_Source extract_:
Author Kelso stands inside the excavated 1607 fort at Jamestown, long thought to have washed into the James River.
The palisades and rounded bulwark—cannon emplacement—were re-created on top of the excavated post holes of the 1607 fort.
Danny Schmidt, staff archaeologist at the Jamestown Rediscovery Project, uncovers a mud-wall building foundation inside the fort.
The eastern corner of the 1608 church excavation sits behind a statue of John Smith, an experimental “barracks” in the background.
Danny Schmidt next to the cellar well in which a written-over slate and personalized pipe stems were among the objects found.
An inscribed slate discarded about 1610 inside the fort at Jamestown, to be found almost four hundred years later.
The author next to a 1/4-scale bronze model of the excavated fort, with the tower of the 1647 church standing behind him
James Fort, Lost and Found
by William Kelso
Almost all the archaeologists and historians told me it couldn't be done: find the site of the 1607 James Fort on Jamestown Island. No way. Clearly, they said, the fort site—the place of England's first permanent New World settlement—was long lost, washed away by James River shoreline erosion. The lost theory made perfect sense. After all, the first settlers chose the island to seat the Virginia Company of London colony because the river channel was close enough to the shore to moor their ships to the trees. Since the area near the channel had long eroded away, the conclusion that the fort site went with it was hardly illogical.
Of course, I did not know that when, as a tourist in 1963, I first went to Jamestown Island Historical Park looking for the fort. My goal was to walk where Captain John Smith walked and gain some sort of context for the near-mythological but gruesome Jamestown story I had read—the one where most everyone but Smith was incompetent and chose to die rather than work. That was when a National Park Service ranger told me the "long lost erosion" story. But I also learned that there was a colonial soil layer buried under a fort I did find, the 1861 Confederate earthwork appropriately named Fort Pocahontas. The thought occurred to me at that moment: maybe someday some archaeologist might take a look under there.
That someday came to me thirty years later, after becoming an archaeologist and after a decade of discussions with the landowner, the Association for the Preservation of Virginia Antiquities. As the 400th anniversary of Jamestown appeared on the horizon, the APVA, now called Preservation Virginia, was ready to consider a plan to find the 1607 James Fort. Two thousand and seven would be a birthday party year for the nation. We all agreed that discovering the lost fort would be the very best birthday present imaginable.
But to be honest, when the first shovel went to earth in 1994, I felt as if I was mostly whistling in the park. The crowd of knowledgeable skeptics almost undermined any confidence that I had. Nevertheless, I told myself, at the very least it was up to someone to prove that the fort site was NOT to be found.

_Directions_:
Please write out word for word the part of the James Fort article that opens with the words containing "The eastern corner" and closes with "the objects found.". You won't need the material for this.

_Entries supplied_:
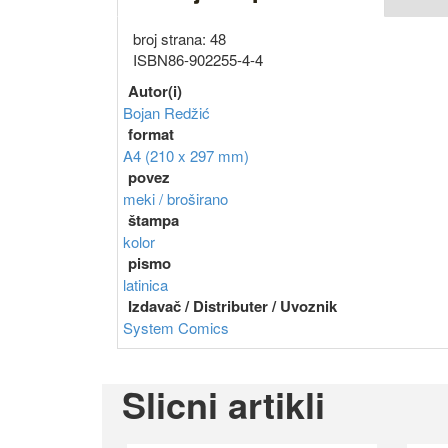
broj strana: 48
ISBN86-902255-4-4
Autor(i)
Bojan Redžić
format
A4 (210 x 297 mm)
povez
meki / broširano
štampa
kolor
pismo
latinica
Izdavač / Distributer / Uvoznik
System Comics
Slicni artikli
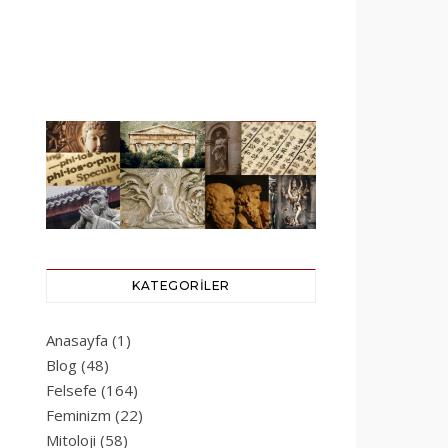
KATEGORILER
Anasayfa
(1)
Blog
(48)
Felsefe
(164)
Feminizm
(22)
Mitoloji
(58)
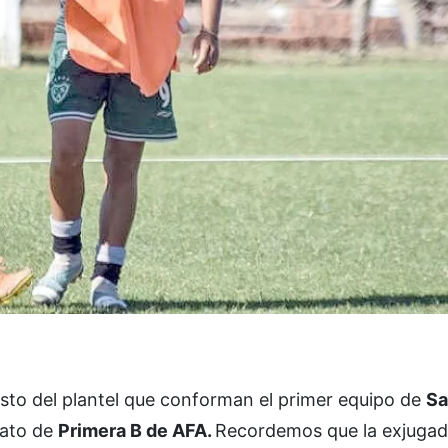
resto del plantel que conforman el primer equipo de
Sa
nato de
Primera B de AFA.
Recordemos que la exjugad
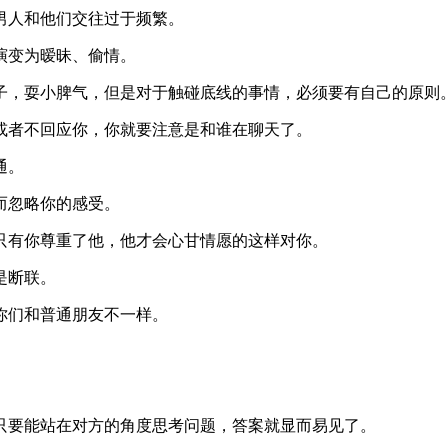
男人和他们交往过于频繁。
演变为暧昧、偷情。
子，耍小脾气，但是对于触碰底线的事情，必须要有自己的原则
或者不回应你，你就要注意是和谁在聊天了。
通。
而忽略你的感受。
只有你尊重了他，他才会心甘情愿的这样对你。
是断联。
你们和普通朋友不一样。
只要能站在对方的角度思考问题，答案就显而易见了。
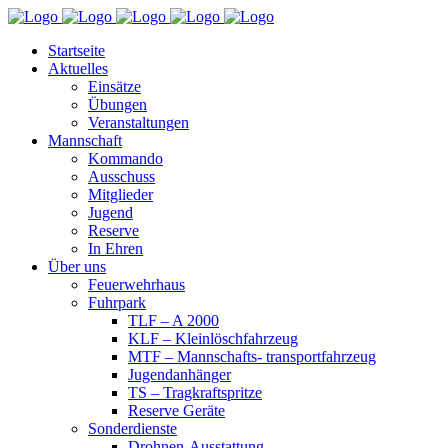
Startseite
Aktuelles
Einsätze
Übungen
Veranstaltungen
Mannschaft
Kommando
Ausschuss
Mitglieder
Jugend
Reserve
In Ehren
Über uns
Feuerwehrhaus
Fuhrpark
TLF – A 2000
KLF – Kleinlöschfahrzeug
MTF – Mannschafts- transportfahrzeug
Jugendanhänger
TS – Tragkraftspritze
Reserve Geräte
Sonderdienste
Drohnen-Ausstattung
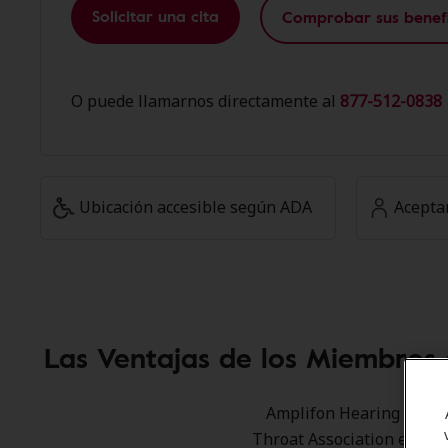
Solicitar una cita
Comprobar sus benefi
O puede llamarnos directamente al
877-512-0838 
Ubicación accesible según ADA
Acepta
Las Ventajas de los Miembros 
Amplifon Hearing Health
Throat Association en All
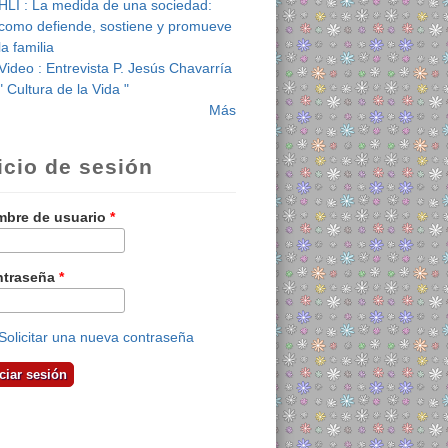
HLI : La medida de una sociedad:
como defiende, sostiene y promueve
la familia
Video : Entrevista P. Jesús Chavarría
" Cultura de la Vida "
Más
icio de sesión
bre de usuario
*
ntraseña
*
Solicitar una nueva contraseña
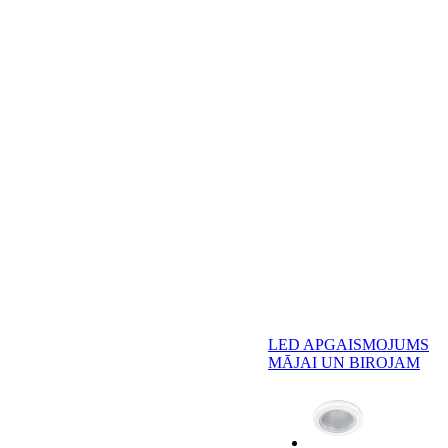
LED APGAISMOJUMS
MĀJAI UN BIROJAM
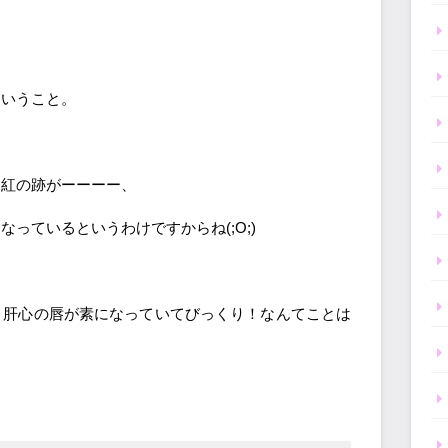
ということ。
口紅の跡がーーーー、
っているというわけですからね(;O;)
、肝心の唇が素になっていてびっくり！なんてことは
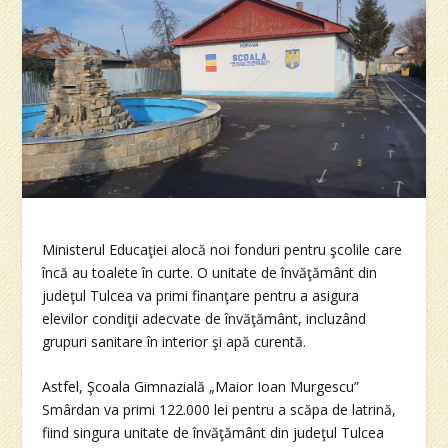
Ministerul Educaţiei alocă noi fonduri pentru şcolile care
încă au toalete în curte. O unitate de învăţământ din
judeţul Tulcea va primi finanţare pentru a asigura
elevilor condiţii adecvate de învăţământ, incluzând
grupuri sanitare în interior şi apă curentă.
Astfel, Şcoala Gimnazială „Maior Ioan Murgescu”
Smârdan va primi 122.000 lei pentru a scăpa de latrină,
fiind singura unitate de învăţământ din judeţul Tulcea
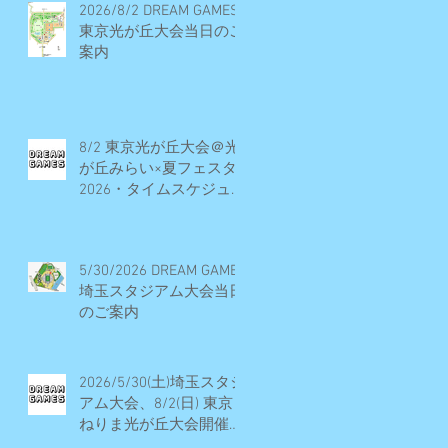
2026/8/2 DREAM GAMES
東京光が丘大会当日のご
案内
8/2 東京光が丘大会＠光
が丘みらい×夏フェスタ
2026・タイムスケジュー
ル・開催概要・エントリ
ー受付終了
5/30/2026 DREAM GAMES
埼玉スタジアム大会当日
のご案内
2026/5/30(土)埼玉スタジ
アム大会、8/2(日) 東京
ねりま光が丘大会開催決
定・エントリー受付期間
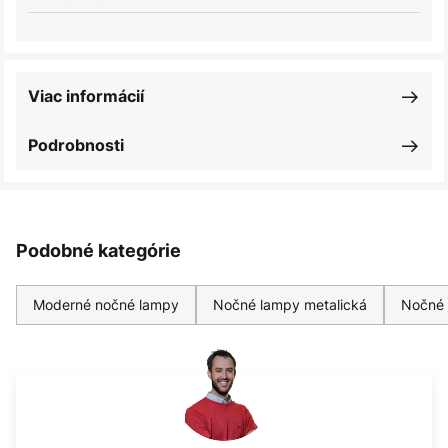
Viac informácií
Podrobnosti
Podobné kategórie
Moderné nočné lampy
Nočné lampy metalická
Nočné 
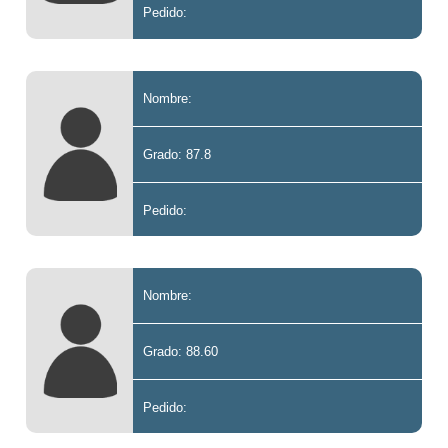
Pedido:
Nombre:
Grado: 87.8
Pedido:
Nombre:
Grado: 88.60
Pedido:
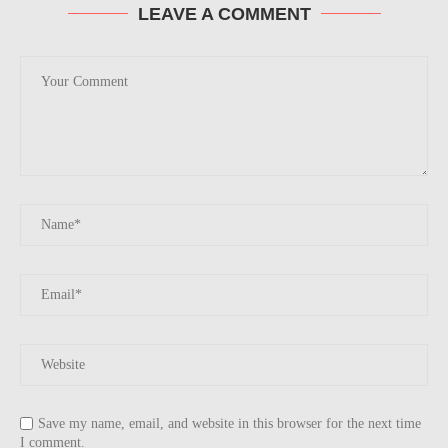
LEAVE A COMMENT
Save my name, email, and website in this browser for the next time
I comment.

_Exercise output_:
The eastern corner of the 1608 church excavation sits behind a statue of John Smith, an experimental “barracks” in the background.
Danny Schmidt next to the cellar well in which a written-over slate and personalized pipe stems were among the objects found.